# gnome2, firefox4, openjdk6 OK on 8.2-RELEASE i386 !!



## achix (Mar 29, 2011)

Alright, it seems now the system started to run in the correct lane.
Maybe there were some package leftovers in /usr/ports/packages/All from 7.2.
Also work, and options must be dealt with.
*portsclean* helps with those situations.
IMO `# portupgrade -a` or `# portupgrade` of any meta port should perform a `# portsclean -C -DD -L -PP` *before* the actual portupgrade is performed.
Forgetting to do so, the user risks days of frustration.
IMO another switch -O (for options) should be implemented in portsclean which would erase all or some content in /var/db/ports/*/* as well.

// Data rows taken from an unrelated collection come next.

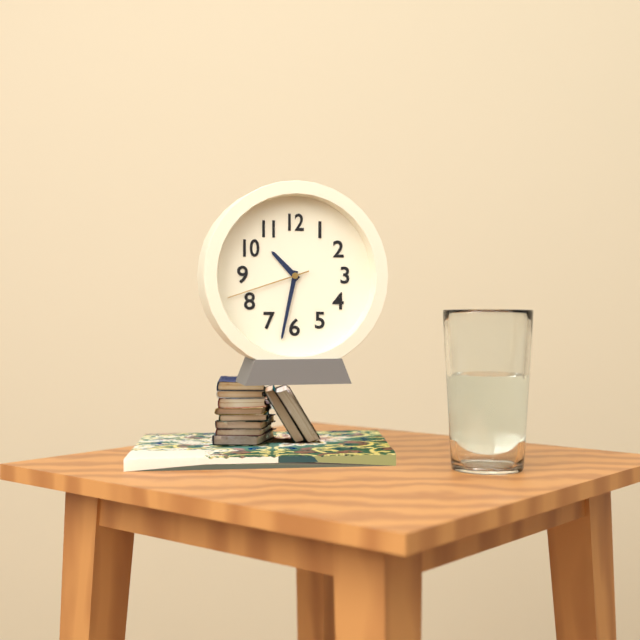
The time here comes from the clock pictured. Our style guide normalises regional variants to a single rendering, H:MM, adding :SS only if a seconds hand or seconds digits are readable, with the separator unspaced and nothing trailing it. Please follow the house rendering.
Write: 10:32:42
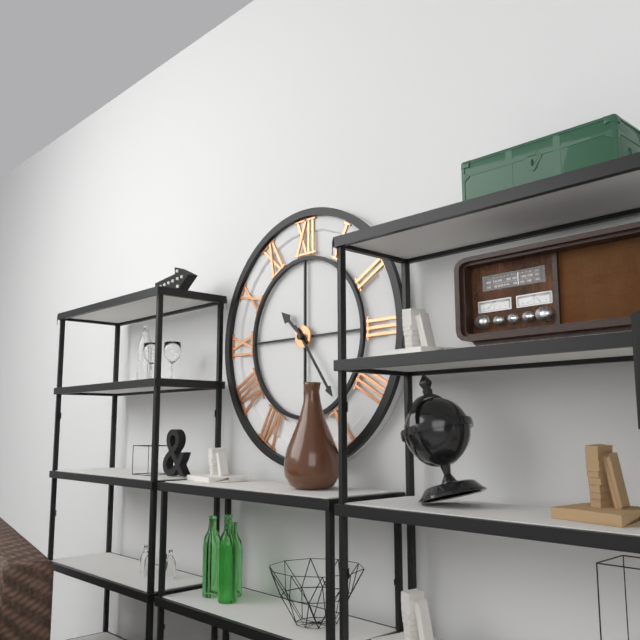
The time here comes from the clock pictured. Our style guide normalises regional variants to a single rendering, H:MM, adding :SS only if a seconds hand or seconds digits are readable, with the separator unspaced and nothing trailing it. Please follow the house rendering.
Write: 10:24
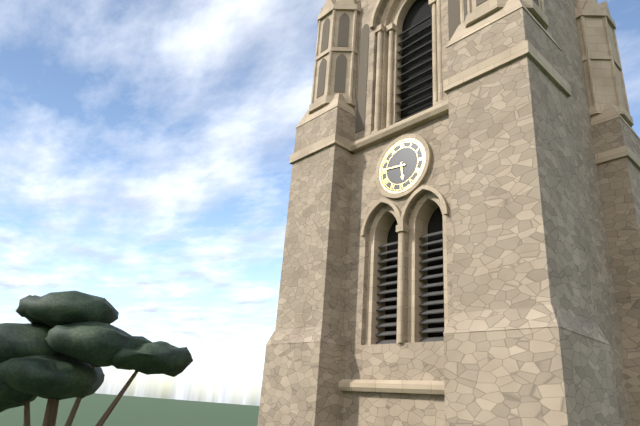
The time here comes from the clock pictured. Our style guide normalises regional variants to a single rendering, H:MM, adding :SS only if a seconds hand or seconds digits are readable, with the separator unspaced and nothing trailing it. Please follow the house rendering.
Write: 5:46
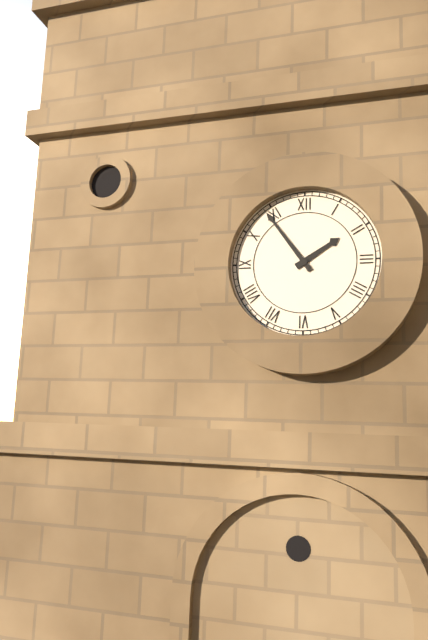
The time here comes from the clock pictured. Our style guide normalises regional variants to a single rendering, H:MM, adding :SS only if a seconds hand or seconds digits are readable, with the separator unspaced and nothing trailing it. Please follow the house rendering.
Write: 1:54
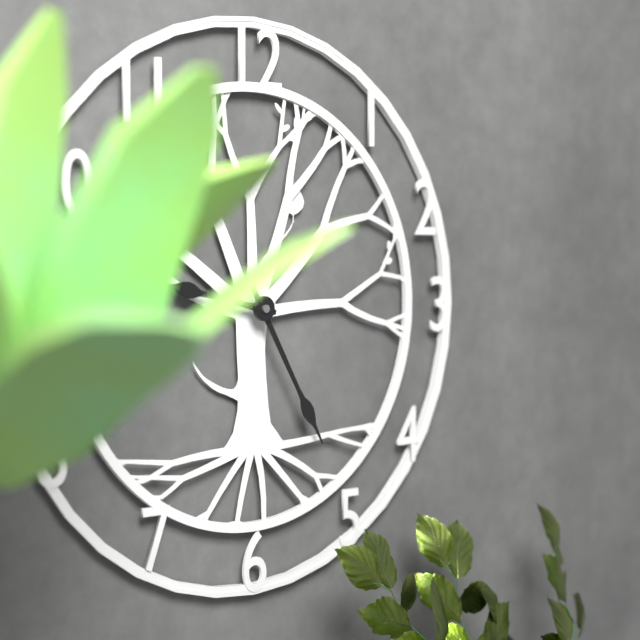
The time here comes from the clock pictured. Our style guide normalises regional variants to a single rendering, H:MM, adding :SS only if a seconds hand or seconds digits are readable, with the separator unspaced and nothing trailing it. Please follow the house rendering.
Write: 9:25
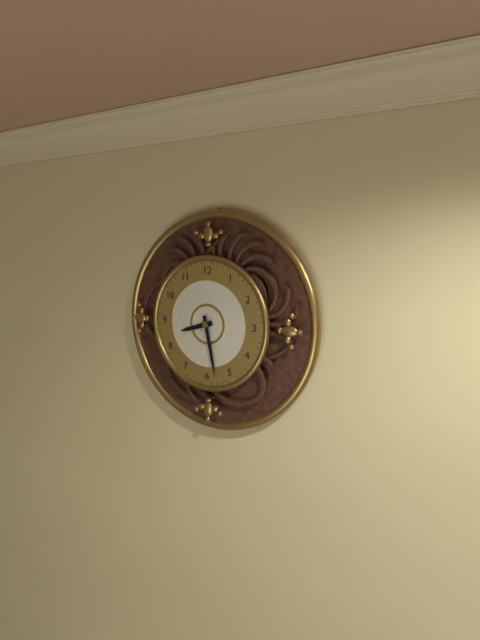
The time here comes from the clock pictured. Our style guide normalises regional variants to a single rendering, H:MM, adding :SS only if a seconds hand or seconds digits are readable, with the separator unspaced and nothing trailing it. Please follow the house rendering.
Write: 8:28
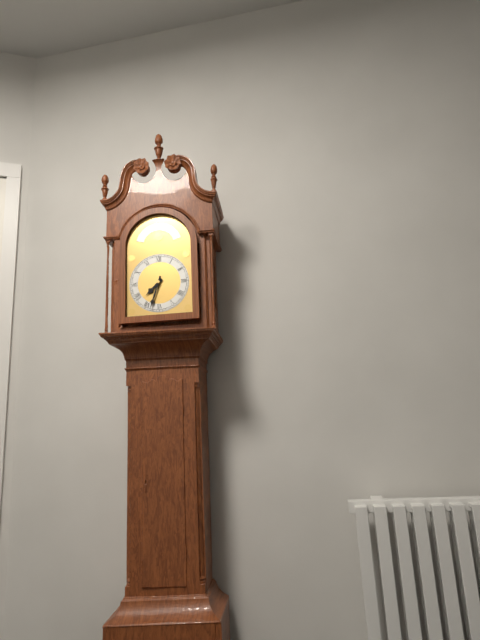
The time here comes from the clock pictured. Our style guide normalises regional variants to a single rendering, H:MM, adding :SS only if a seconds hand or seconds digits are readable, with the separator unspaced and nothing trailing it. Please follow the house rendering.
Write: 7:33
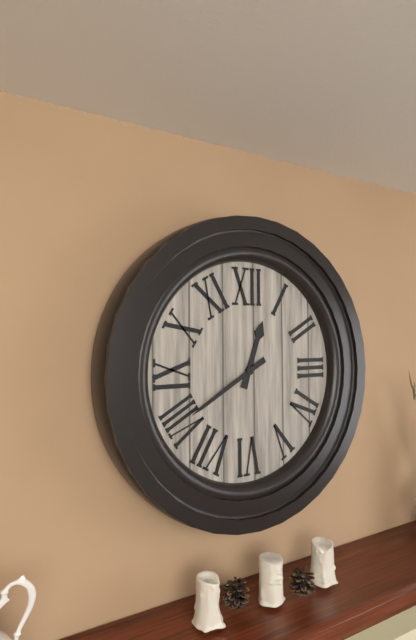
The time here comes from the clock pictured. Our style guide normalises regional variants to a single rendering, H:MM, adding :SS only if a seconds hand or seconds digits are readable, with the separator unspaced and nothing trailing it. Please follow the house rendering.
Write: 12:40
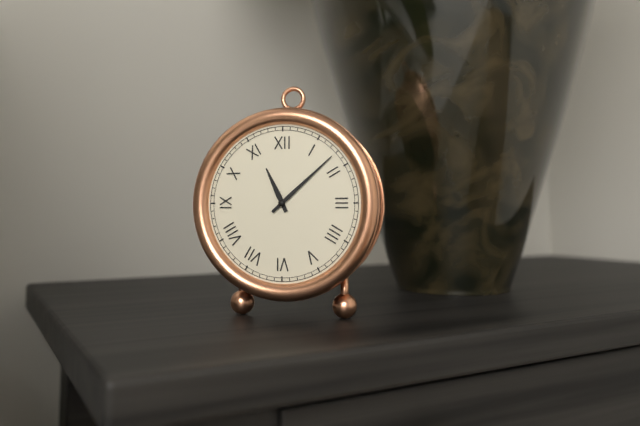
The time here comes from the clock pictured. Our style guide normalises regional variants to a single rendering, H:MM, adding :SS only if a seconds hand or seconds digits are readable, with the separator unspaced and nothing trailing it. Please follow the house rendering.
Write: 11:08
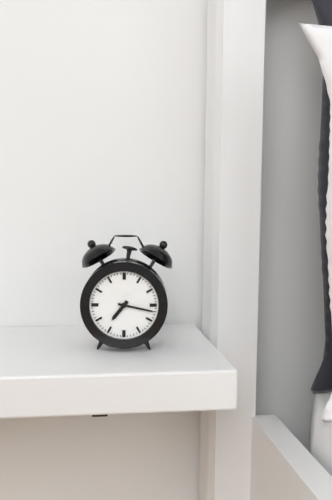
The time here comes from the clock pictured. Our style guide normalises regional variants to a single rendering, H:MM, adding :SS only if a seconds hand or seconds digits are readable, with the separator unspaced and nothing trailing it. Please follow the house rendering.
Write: 7:17
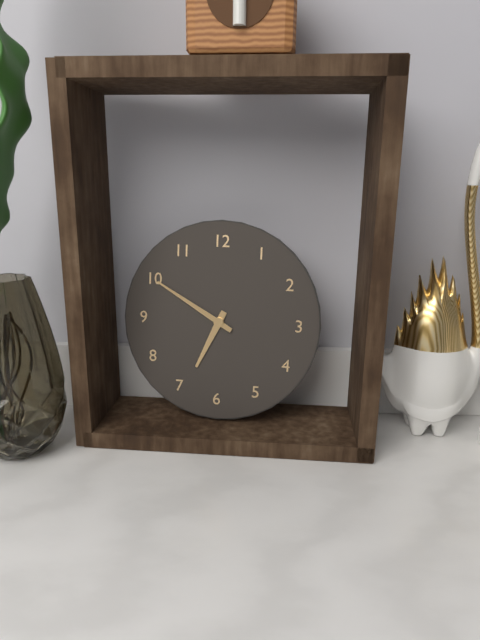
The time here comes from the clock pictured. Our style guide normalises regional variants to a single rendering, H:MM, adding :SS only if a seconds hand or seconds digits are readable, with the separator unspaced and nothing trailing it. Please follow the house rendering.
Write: 6:50
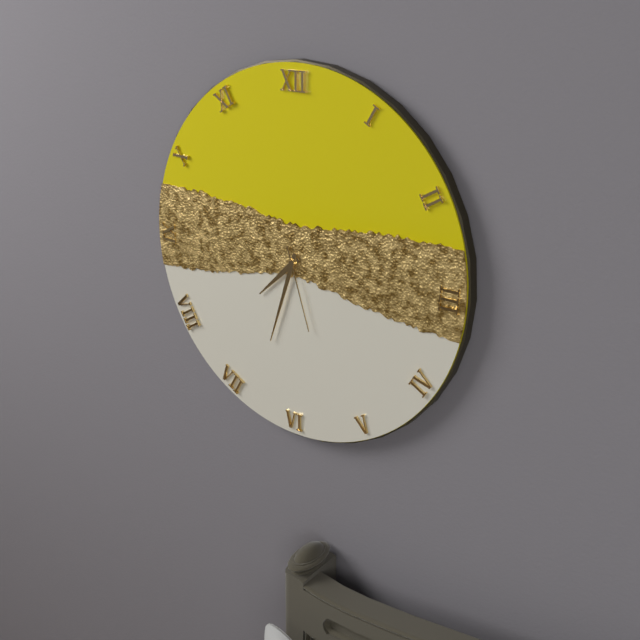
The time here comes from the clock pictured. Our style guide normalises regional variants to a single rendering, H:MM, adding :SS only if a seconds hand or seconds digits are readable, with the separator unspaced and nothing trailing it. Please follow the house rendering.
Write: 7:33:27
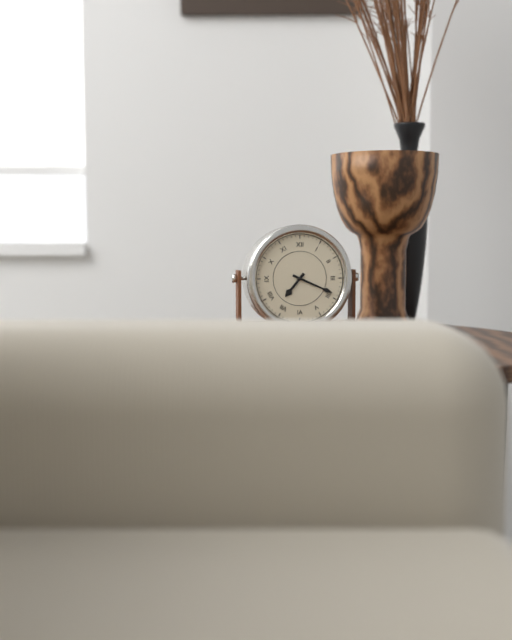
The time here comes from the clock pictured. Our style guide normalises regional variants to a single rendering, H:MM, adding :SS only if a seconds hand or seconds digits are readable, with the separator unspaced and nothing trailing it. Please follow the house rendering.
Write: 7:19
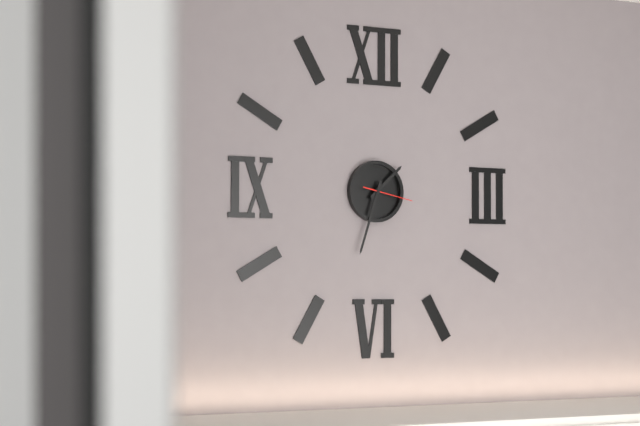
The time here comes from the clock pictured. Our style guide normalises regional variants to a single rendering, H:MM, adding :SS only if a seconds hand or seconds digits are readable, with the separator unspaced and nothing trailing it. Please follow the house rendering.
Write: 1:33
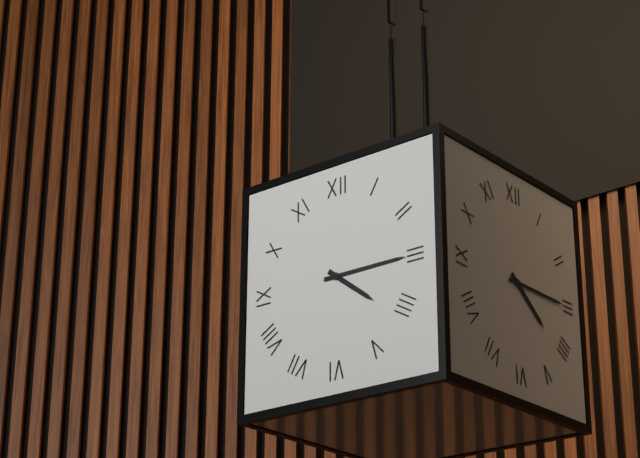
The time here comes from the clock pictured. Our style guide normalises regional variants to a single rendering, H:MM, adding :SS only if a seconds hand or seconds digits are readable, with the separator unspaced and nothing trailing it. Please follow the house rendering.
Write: 4:15
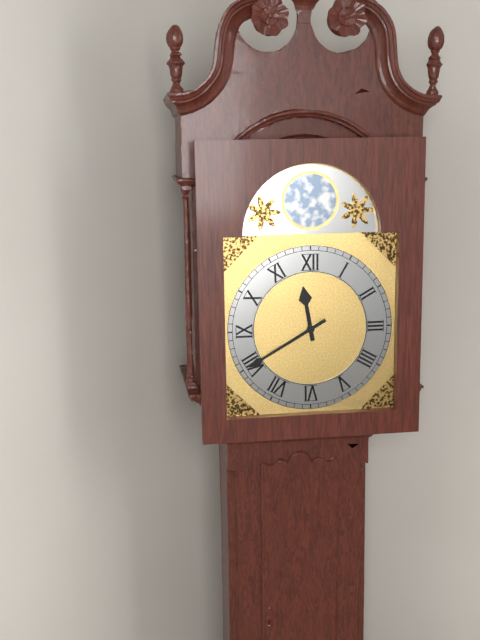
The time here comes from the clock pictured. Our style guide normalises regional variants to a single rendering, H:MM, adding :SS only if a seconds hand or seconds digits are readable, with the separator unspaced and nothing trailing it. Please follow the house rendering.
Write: 11:40
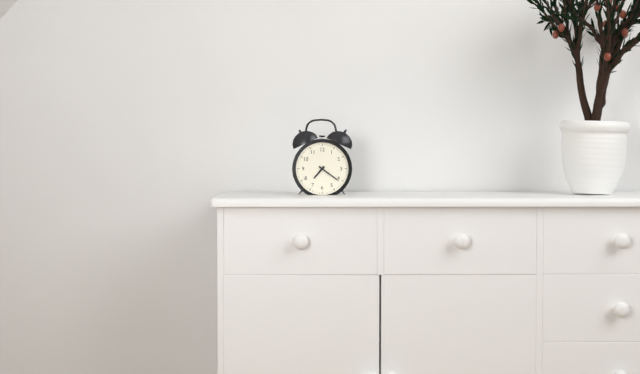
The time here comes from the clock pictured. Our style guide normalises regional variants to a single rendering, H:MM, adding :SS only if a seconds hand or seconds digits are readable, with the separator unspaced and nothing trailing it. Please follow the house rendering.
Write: 7:21
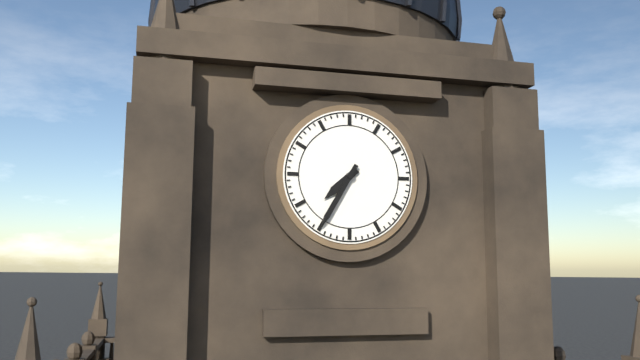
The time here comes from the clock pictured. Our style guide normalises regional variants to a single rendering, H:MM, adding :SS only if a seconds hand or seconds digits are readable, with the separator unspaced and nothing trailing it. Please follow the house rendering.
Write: 7:35
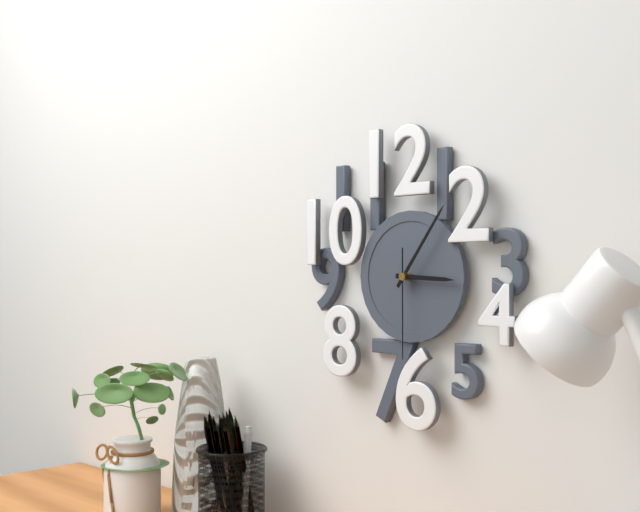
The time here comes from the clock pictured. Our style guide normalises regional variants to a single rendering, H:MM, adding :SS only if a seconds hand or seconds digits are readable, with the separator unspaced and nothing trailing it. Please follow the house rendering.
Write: 3:06:30
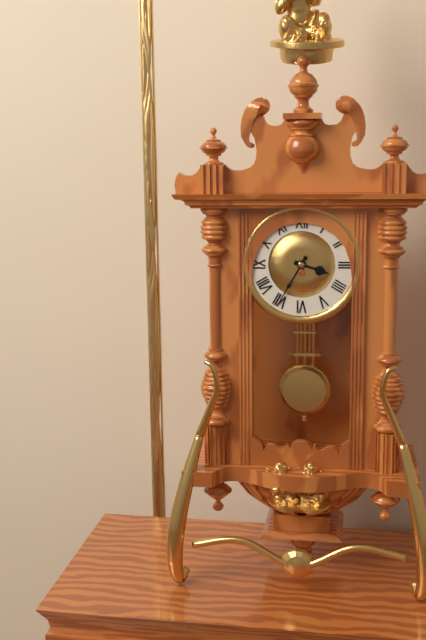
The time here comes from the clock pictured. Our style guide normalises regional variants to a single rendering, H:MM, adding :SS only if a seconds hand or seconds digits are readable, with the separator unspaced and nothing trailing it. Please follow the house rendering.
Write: 3:35
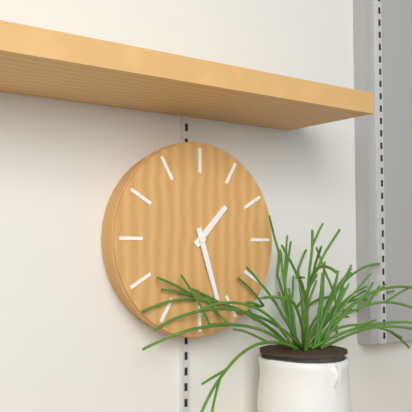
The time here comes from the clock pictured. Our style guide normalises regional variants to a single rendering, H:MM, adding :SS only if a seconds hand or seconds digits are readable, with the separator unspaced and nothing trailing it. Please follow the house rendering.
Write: 1:27
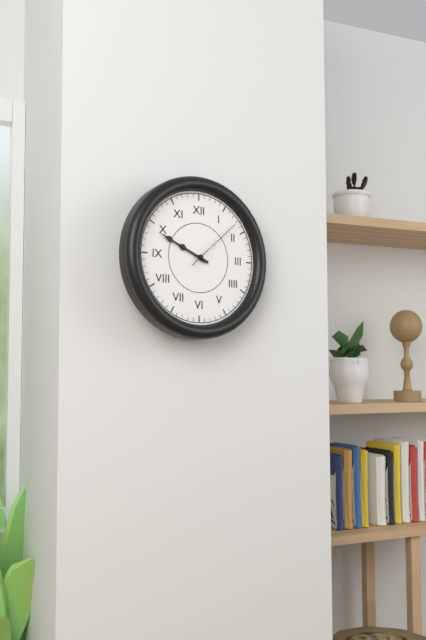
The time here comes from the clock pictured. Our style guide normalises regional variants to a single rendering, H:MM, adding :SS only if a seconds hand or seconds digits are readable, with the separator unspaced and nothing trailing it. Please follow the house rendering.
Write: 9:49:08
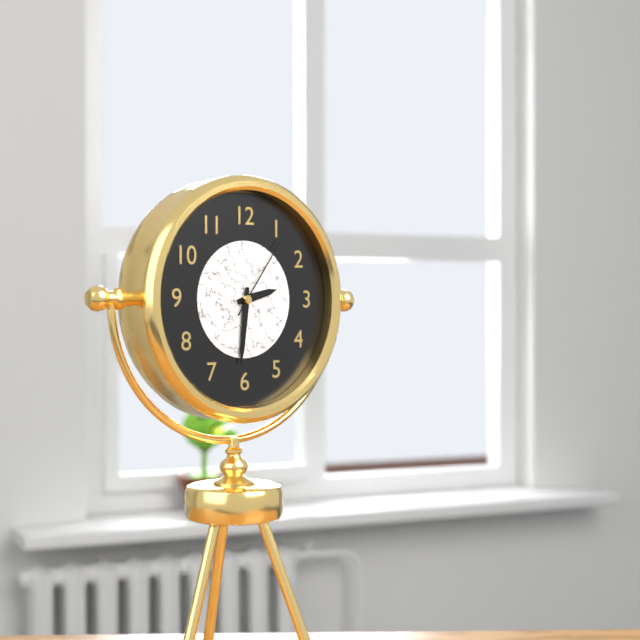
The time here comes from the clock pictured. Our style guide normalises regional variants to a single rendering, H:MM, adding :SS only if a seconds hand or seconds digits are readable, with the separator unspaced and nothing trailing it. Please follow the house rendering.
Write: 2:31:06
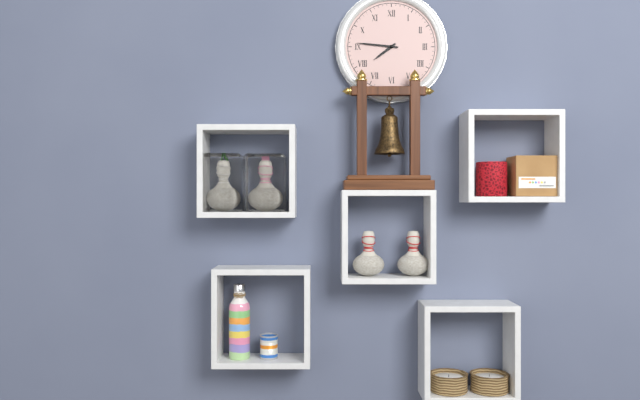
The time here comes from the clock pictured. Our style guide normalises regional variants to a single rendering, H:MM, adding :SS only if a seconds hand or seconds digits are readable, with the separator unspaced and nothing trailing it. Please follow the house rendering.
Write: 7:46
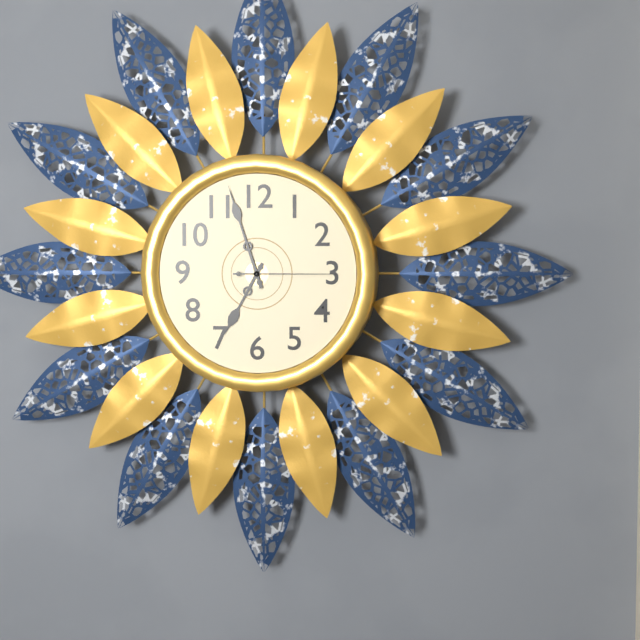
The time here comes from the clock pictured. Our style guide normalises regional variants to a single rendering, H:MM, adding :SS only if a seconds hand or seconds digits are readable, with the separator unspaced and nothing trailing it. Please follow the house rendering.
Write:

After running *portsclean*, *portupgrade -P gnome2* broke in only two occasions. One (damageproto not being installed correctly) I solved in a harry and did not submit a PR , the other one (libgpg-error-1.10 refusing to build because it was thinking that libiconv was not installed) I solved (FORCE_PKG_REGISTER) and also submitted a PR.
This is not perfect, but wayyyyyy far better than the hell 1 day before.

PS
Sorry for all my bitter tone in previous posts. Frustration/rush/pressure is a bad advisor.


----------



## achix (Jul 22, 2011)

I hate to say that, but using the ready-made package method, while seeming more attractive (time-wise), endangers the system to be left in an undesirable state, e.g. both perl10 and perl12 to be install, or many py26* and their equivalent py27* packages to be installed, which will surely lead to a broken system (make-wise) in the future.
Long-term, maybe, the compile-all method might prove more time-saving.


----------